A preocupação e o foco terão, desde hoje, que ir muito mais além do que a segurança e saúde no trabalho em contexto escolar, e incluir um investimento público, sólido e permanente na prevenção e valorização da escola e de uma cultura promotora de bem-estar e de saúde psicológica para toda a comunidade educativa, geradora de relações interpessoais significativas, e de um sentido de pertença, envolvimento e inclusão dos professores, alunos e restantes intervenientes, enquanto bem imprescindível ao sucesso educativo, à equidade e à diminuição das desigualdades.

Muitas têm sido as iniciativas e protocolos de colaboração da OPP, nomeadamente com autarquias, centros hospitalares e outras entidades públicas e privadas, e foi, inclusive, realizada uma parceria para o desenvolvimento de uma estratégia de prevenção de riscos psicossociais na administração pública, em articulação com a Direção Geral de Administração e Emprego Público, com vista a apoiar a caraterização do ambiente psicossocial, da saúde física e psicológica e do bem-estar nos locais de trabalho, através de ferramentas de Avaliação dos Riscos Psicossociais, para depois desenhar, implementar e avaliar Planos de Prevenção e de Intervenção nos Riscos Psicossociais, os quais podem incluir, por exemplo, a promoção da literacia em saúde, e a capacitação das pessoas e grupos na área da saúde e bem-estar.

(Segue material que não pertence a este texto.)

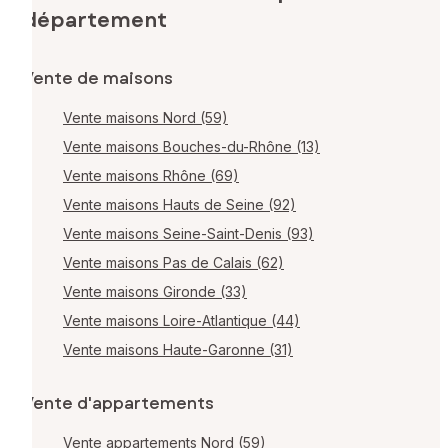
département
Vente de maisons
Vente maisons Nord (59)
Vente maisons Bouches-du-Rhône (13)
Vente maisons Rhône (69)
Vente maisons Hauts de Seine (92)
Vente maisons Seine-Saint-Denis (93)
Vente maisons Pas de Calais (62)
Vente maisons Gironde (33)
Vente maisons Loire-Atlantique (44)
Vente maisons Haute-Garonne (31)
Vente d'appartements
Vente appartements Nord (59)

Muitos têm sido também os esforços no sentido de criar e implementar políticas e práticas progressivamente mais promotoras de autonomia, flexibilidade, cooperação, sucesso educativo e inclusão nas escolas, incluindo uma cada vez maior preocupação com a promoção do desenvolvimento e a recuperação social e emocional dos alunos, contribuindo assim para a construção de escolas SaudávelMente.

Mas para quando, a avaliação de riscos psicossociais nas escolas portuguesas, enquanto estratégia concertada e sistemática de implementação de verdadeiras políticas e planos de prevenção e de promoção do bem-estar e da saúde dos professores, e da própria sustentabilidade da carreira docente?